The Indonesian Armed Forces is one of the most capable forces in South East Asia. With a population of more than a quarter of a billion individuals, the country’s military is among the largest in the world. It is also on the process of upgrading its inventory in order to keep pace with its neighbors (Vietnam, Thailand, Singapore, and Malaysia also have respectable forces). However, corruption amongst the military circles are seen to suck out 30% of the military funding; thus, hampering full advancement of its capabilities. In spite of that, Indonesia, fueled by its economic success, has a very capable armed forces equipped with modern materiel bought from the US, Germany, and Russia. Its army, for instance, has several Leopard 2s, considered to be one of the world’s most capable tanks, and it is on the process of acquiring more. The Indonesian air force has several Russian 4th generation Su-30 and Su-35, and the American F-16.

Australia does not have the sheer size of its Indonesian counterpart. However, in technical aspects, Australia’s military is more advanced and more potent. This is because Australia’s economy is more stable, more developed, and more diversified than Indonesia’s; thus, it can afford to purchase the latest and most accurate military hardware the world has to offer.

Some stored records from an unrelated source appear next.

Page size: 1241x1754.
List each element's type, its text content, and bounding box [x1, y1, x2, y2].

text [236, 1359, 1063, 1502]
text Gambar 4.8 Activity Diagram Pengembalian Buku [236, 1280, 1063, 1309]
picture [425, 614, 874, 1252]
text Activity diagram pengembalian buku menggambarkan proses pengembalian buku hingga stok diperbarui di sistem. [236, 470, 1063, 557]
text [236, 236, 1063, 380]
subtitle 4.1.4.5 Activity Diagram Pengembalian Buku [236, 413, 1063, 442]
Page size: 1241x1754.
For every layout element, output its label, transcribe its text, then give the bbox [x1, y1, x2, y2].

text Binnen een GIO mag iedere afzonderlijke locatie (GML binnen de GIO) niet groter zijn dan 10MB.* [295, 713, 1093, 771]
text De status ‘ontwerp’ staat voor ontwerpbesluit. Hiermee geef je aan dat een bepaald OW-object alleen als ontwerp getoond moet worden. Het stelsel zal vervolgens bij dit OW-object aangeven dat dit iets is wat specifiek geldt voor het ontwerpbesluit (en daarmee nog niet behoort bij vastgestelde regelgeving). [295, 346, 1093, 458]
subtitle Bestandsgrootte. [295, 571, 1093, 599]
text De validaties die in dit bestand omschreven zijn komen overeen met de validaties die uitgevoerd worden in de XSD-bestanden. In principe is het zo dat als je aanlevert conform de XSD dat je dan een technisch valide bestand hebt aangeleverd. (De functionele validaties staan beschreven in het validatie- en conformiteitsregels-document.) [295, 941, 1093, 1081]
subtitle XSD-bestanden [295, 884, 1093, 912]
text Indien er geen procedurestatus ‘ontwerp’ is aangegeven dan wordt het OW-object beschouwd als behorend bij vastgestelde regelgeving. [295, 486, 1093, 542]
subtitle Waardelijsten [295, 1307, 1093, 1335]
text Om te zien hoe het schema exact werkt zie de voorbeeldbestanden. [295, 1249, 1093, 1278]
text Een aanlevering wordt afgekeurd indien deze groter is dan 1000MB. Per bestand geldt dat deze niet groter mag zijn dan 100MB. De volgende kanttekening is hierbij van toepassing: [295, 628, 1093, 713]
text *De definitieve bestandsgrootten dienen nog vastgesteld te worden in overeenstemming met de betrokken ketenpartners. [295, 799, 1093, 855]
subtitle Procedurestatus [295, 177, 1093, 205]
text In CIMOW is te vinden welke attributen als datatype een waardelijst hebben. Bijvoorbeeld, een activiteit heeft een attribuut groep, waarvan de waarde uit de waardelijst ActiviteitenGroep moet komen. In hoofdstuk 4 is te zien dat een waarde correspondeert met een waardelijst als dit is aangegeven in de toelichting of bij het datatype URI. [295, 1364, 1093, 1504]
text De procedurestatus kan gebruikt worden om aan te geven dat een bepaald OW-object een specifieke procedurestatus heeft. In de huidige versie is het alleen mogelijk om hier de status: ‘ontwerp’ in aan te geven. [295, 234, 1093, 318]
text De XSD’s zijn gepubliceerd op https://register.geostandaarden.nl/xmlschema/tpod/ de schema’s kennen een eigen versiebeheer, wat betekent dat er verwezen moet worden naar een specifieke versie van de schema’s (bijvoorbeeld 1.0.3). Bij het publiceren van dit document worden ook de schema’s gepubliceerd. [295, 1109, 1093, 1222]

Currently, the Royal Air Force is equipped with American F-18 Hornets and Super Hornets, but it has struck a deal with the US government for the acquisition of 5th generation multi-role stealth strike fighter, the F-35. The Royal army also has tested American hardware, the venerable M1 Abrams.

Essentially, a future conflict between the two countries would be naval and aerial. At present, Australia’s air and naval forces are much more equipped, thanks to its annual budget of 26 billion USD. Indonesia’s forces are unarguably growing and expanding, but existent corruption and bureaucratic problems hampers major growth and expansion efforts.

Posted on 06 Apr 2014

Edsel.G

Edsel.G

247 Stat enthusiast

0

You do realise that the Royal Air Force (RAF) is different to the Royal Australian Air Force (RAAF) don't you? The Australian Army is Australia's military land force (and not the Royal Army). (It is part of the Australian Defence Force (ADF) along with the Royal Australian Navy and the Royal Australian Air Force.)